Neulich stolperte ich ueber einen Artikel von Sisodiya, S. M. et al. im Journal of Medical Genetics, 44(6), 2007, p. 373–380 mit dem „Titel Genetic enhancement of cognition in a kindred with cone–rod dystrophy due to RIMS1 mutation„.
Dabei untersuchten die Autoren eine Familie in der einige der Mitglieder aus genetischen (und vererbbaren!) Gruenden ca. Mitte 20 blind werden. Das ist natuerlich schlecht fuer die Leute, aber das ist ein super Kandidat fuer Untersuchungen, in der Mendelsche Randomisierung benutzt wird.
Das krasse weswegen der Beitrag diesen Titel hat ist nicht, dass die blind werden, sondern dass die Blinden im Durchschnitt ca. 20 IQ-Punkte schlauer waren, als ihre nicht-blinden Geschwister (und naeheren Verwandten). 20 IQ-Punkte Unterschied in die positive Richtung sind urst krass und nicht mal das Entfernen von Blei aus der Umwelt oder der Einsatz von Jodsalz kommt da ran (zumal letztere auch auf den Durchschnitts-IQ ganzer Populationen wirken und nicht direkt mit individuellen IQs in Verbindung gebracht werden kønnen). Aber weil das NUR die Blinden betrifft wird das noch krasser, denn obwohl …
[a] A genetic contribution to variation in human intelligence is well established […]
… ist es doch so, dass …
[…] the identities of the genes responsible remain elusive.
Oder anders:
[…] no definite genetic causes of enhanced cognition are established […].

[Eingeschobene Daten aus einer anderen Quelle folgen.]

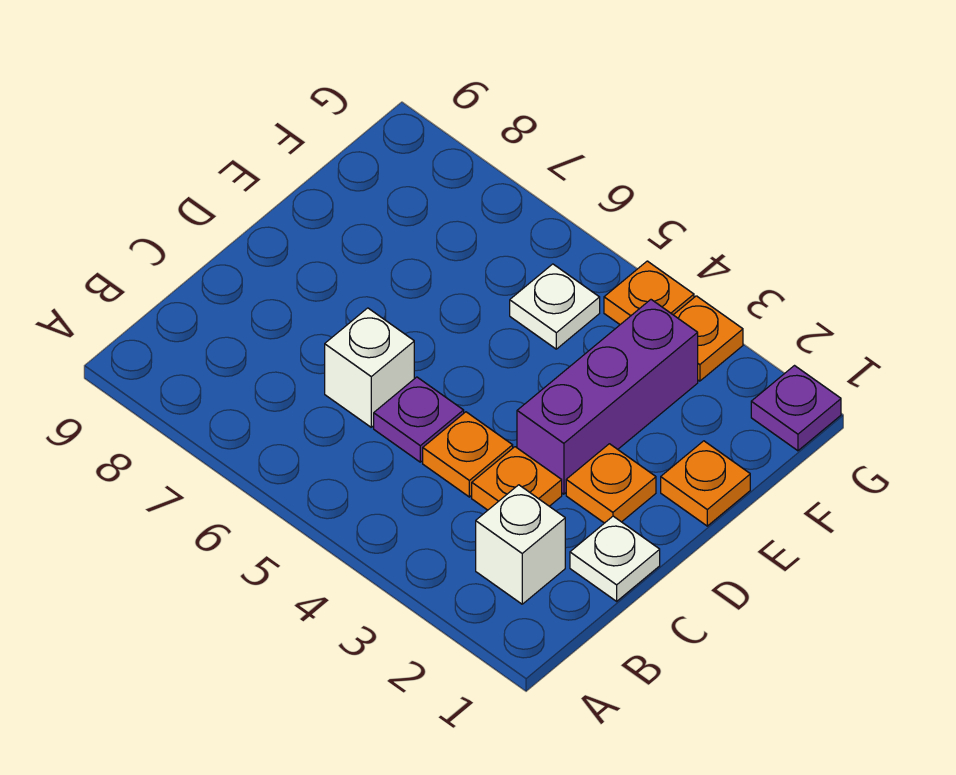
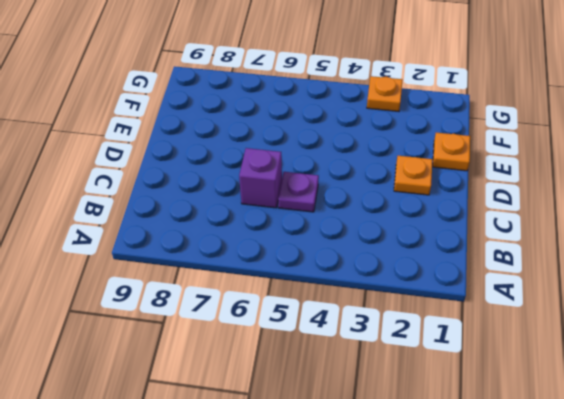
purple brick C6 level 1 -> white brick C6 level 1
none -> white brick B2 level 1
none -> white plate C1 level 1
none -> orange plate C3 level 1

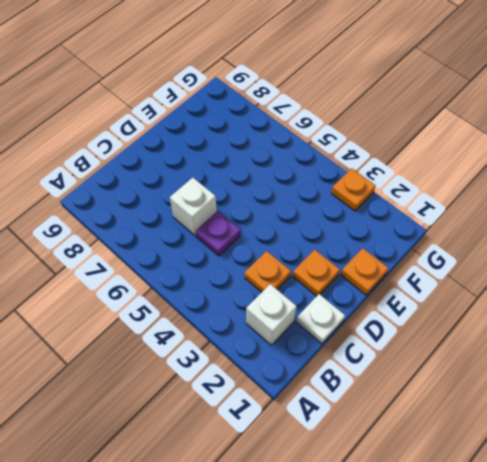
none -> orange plate C4 level 1
none -> purple brick D3:F3 level 1
none -> white plate F5 level 1

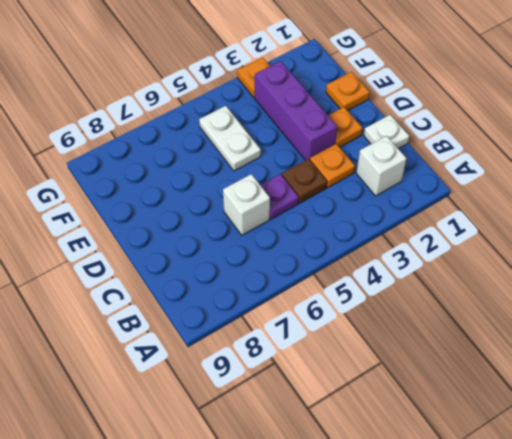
brown plate C4 level 1 -> orange plate C4 level 1
white plate E5:F5 level 1 -> white plate F5 level 1
none -> purple plate G1 level 1
none -> orange plate G4 level 1

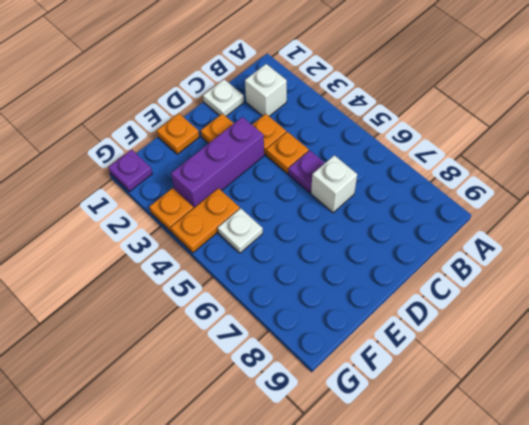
orange plate F4:G4 level 1 -> orange plate G4 level 1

Auf all das ging ich insb. in den Nachtraegen zur Intelligenzquotientreihe bereits ein. Ich schreibe hier aber schon wieder darueber, denn genau das Gegenteil dessen was im letzten Zitat „bemaengelt“ wird scheint bei dieser Familie der Fall zu sein und das entsprechende Gen ist wohl RIMS1. Krass wa! … … …
… … … Oder auch nicht, denn kurz nach dem ich obigen Artikel gelesen hatte, stolperte ich ueber „Dominant Cone Rod Dystrophy, Previously Assigned to a Missense Variant in RIMS1, Is Fully Explained by Co-Inheritance of a Dominant Allele of PROM1“ von Martin-Gutierrez, M. P. et al. in Investigative Ophthalmology & Visual Science, 63 (9), article 14, 2022.

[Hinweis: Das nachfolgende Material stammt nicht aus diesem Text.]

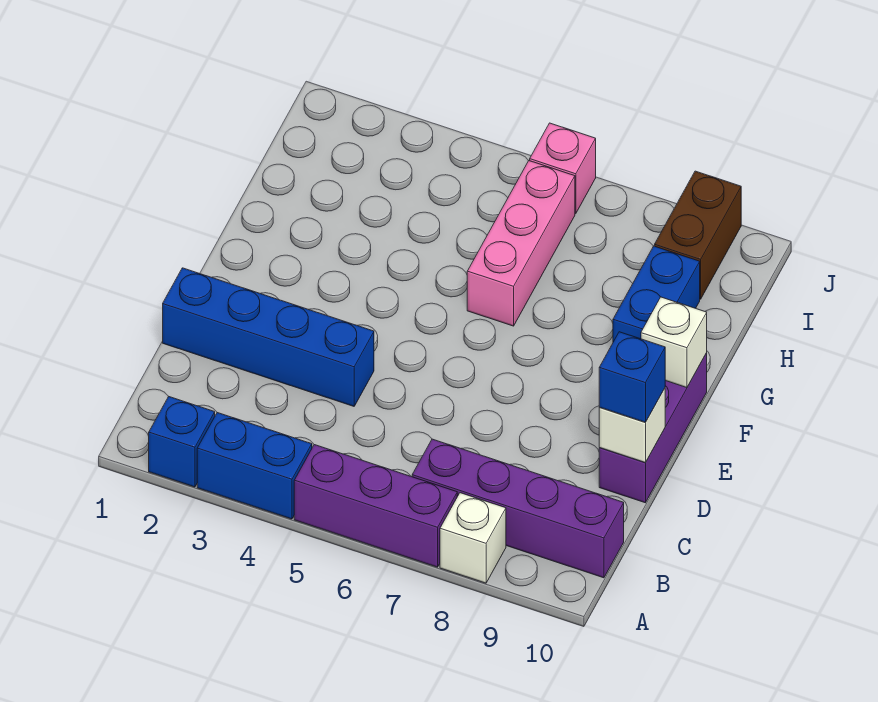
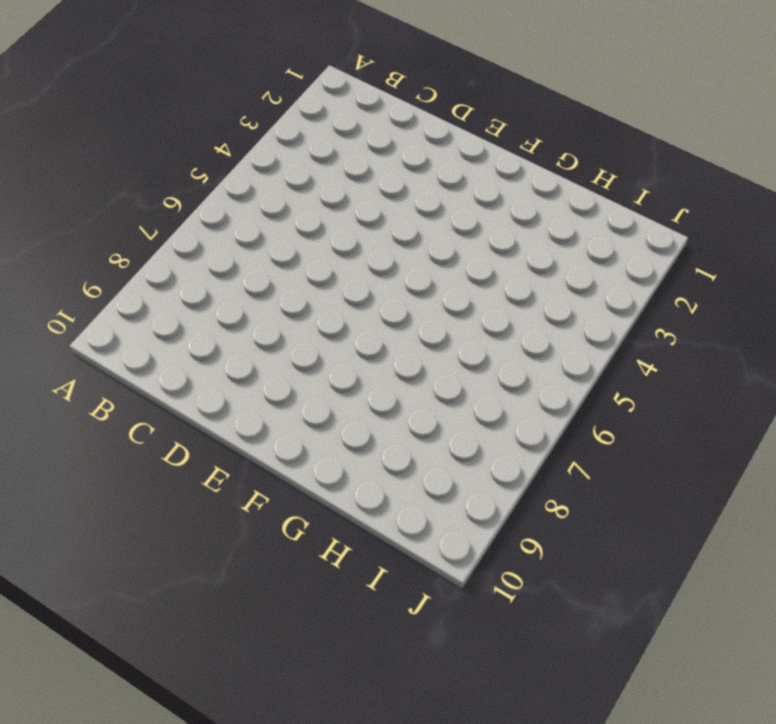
none -> blue brick A2 level 1
none -> blue brick A3:A4 level 1
none -> purple brick A5:A7 level 1

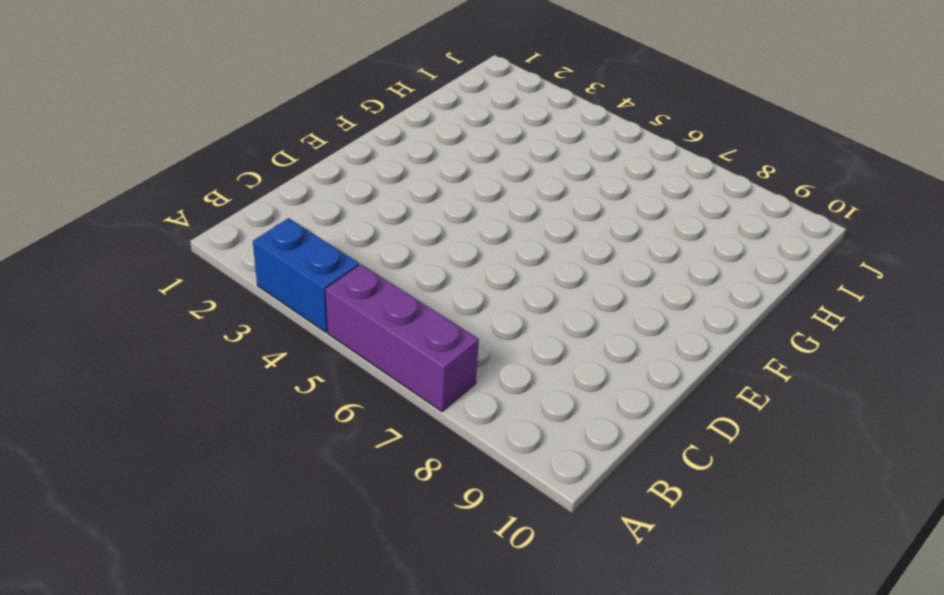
none -> blue brick A2 level 1
none -> white brick A8 level 1
none -> purple brick B7:B10 level 1

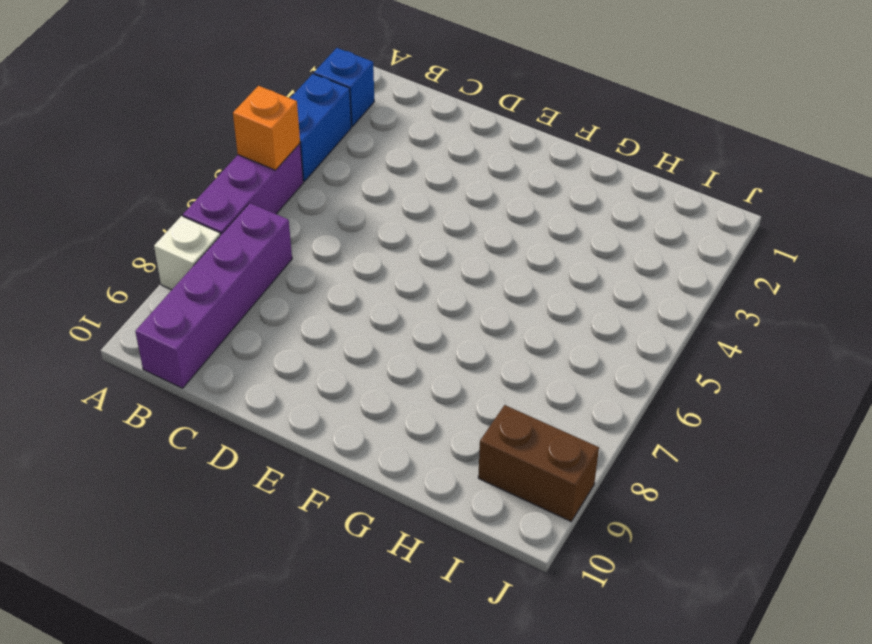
orange brick A5 level 2 -> none
none -> blue brick D1:D4 level 1
none -> purple brick D10:F10 level 1
none -> pink brick G6:I6 level 1

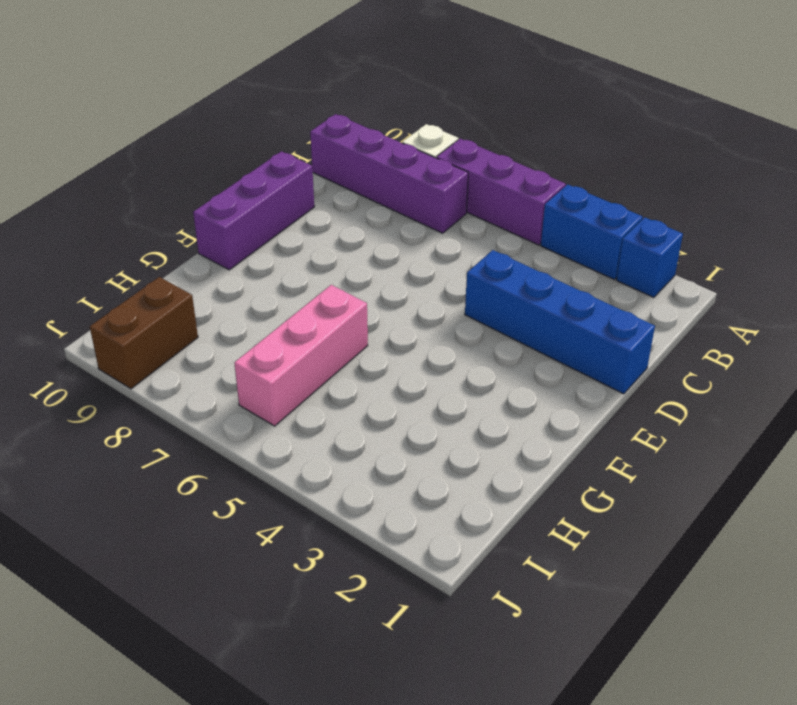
none -> blue brick G9:H9 level 1
none -> pink brick J6 level 1
none -> white brick D10 level 2

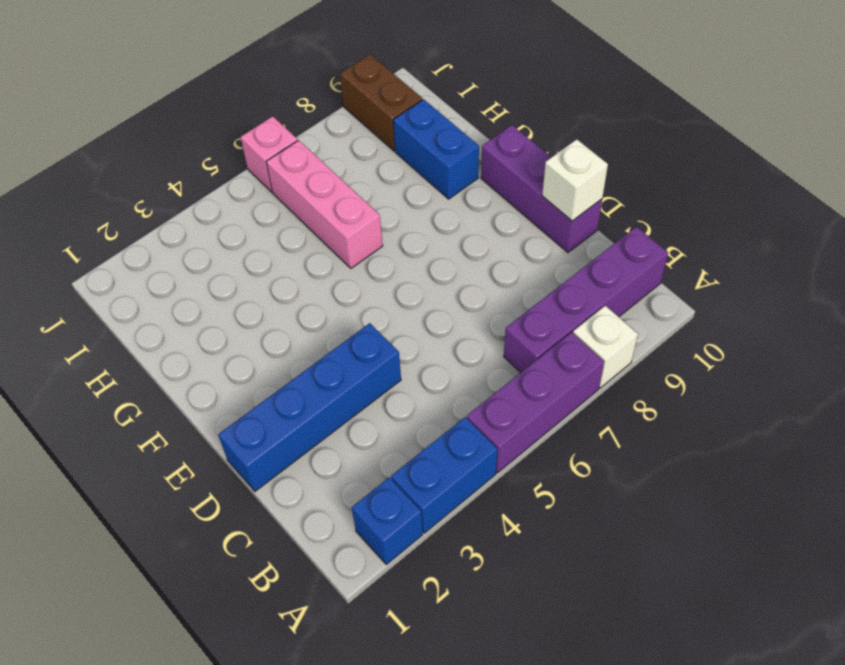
none -> white brick F10 level 2
none -> blue brick D10 level 3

Die Autoren benutzen bessere Techniken und (viel) groeszere Datensets (es ist urst krass viel passiert in den 15 Jahren zwischen den beiden Artikeln).
Das Resultat (in kurz): RIMS1 ist nicht fuer die Blindheit verantwortlich.

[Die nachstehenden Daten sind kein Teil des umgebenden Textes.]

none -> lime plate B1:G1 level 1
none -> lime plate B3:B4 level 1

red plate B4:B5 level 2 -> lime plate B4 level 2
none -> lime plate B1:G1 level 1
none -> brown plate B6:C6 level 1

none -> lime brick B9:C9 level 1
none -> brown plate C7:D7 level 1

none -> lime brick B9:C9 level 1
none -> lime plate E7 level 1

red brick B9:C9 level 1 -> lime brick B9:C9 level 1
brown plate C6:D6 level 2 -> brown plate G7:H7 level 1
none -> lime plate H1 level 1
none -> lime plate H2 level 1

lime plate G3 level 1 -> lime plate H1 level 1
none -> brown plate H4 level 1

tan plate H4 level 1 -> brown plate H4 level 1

Das Resultat (in etwas laenger aber immer noch all zu verkuerzend und alle statistischen Argumente weglassend): es gibt ein weiteres Familienmitglied OHNE die RIMS1-Mutation, welches aber mittlerweile auch blind geworden ist. Leider (#1) stand dises nicht fuer weitere genetischen Untersuchungen zur Verfuegung, aber alle ANDEREN Blinden Familienmitglieder sind Traeger einer PROM1-Mutation, die viel deutlicher mit Blindheit assoziiert ist, als RIMS1. Leider (#2) geht es Martin-Gutierrez, M. P. et al. nicht im Geringsten um kognitive Faehigkeiten. Leider (#3) wurde mit dem (jetzt auch blinden) Familienmitgleid ohne RIMS1-Mutation damals kein IQ-Test durchgefuehrt … die krasse Sache die ich oben schrieb bleibt also mindestens halboffen.
Ich schreibe „halboffen“, denn im ersten Artikel scheint ja dennoch alles auf genetische Ursachen der erhøhten Intelligenz (und Blindheit) hinzudeuten. Die nicht-blinden Familienmitglieder sind naemlich normal intelligent … es ist halt nur mglw. nicht RIMS1 … und hier stoppe ich mich selbst, denn ich habe davon ueberhaupt keine Ahnung und verfalle in reine Spekulation ohne sicheres „Fundament“.
Nebenbemerkung: Martin-Gutierrez, M. P. et al. legen uebrigens gut dar, dass diese Missattribuierung jedem haette passieren kønnen und definitiv nicht Sisodiya, S. M. et al. in die Schuhe zu schieben ist, denn die ganze (nicht nur genetische) Situation in dieser Sache ist so ungewøhnlich und kann auch heute noch leicht mit statistisch-gesehen-muss-RIMS1-fuer-die-Blindheit-verantwortlich-sein verwechselt werden.
Lange Rede kurzer Sinn: es sieht fuer mich trotz aller Widrigkeiten so aus, dass man einer genetischen Ursache fuer krass erhøhte Intelligenz auf der Spur ist. Sollte dem so sein, bleibt diese leider auch hier wieder mit einem massiven Nachteil verbunden.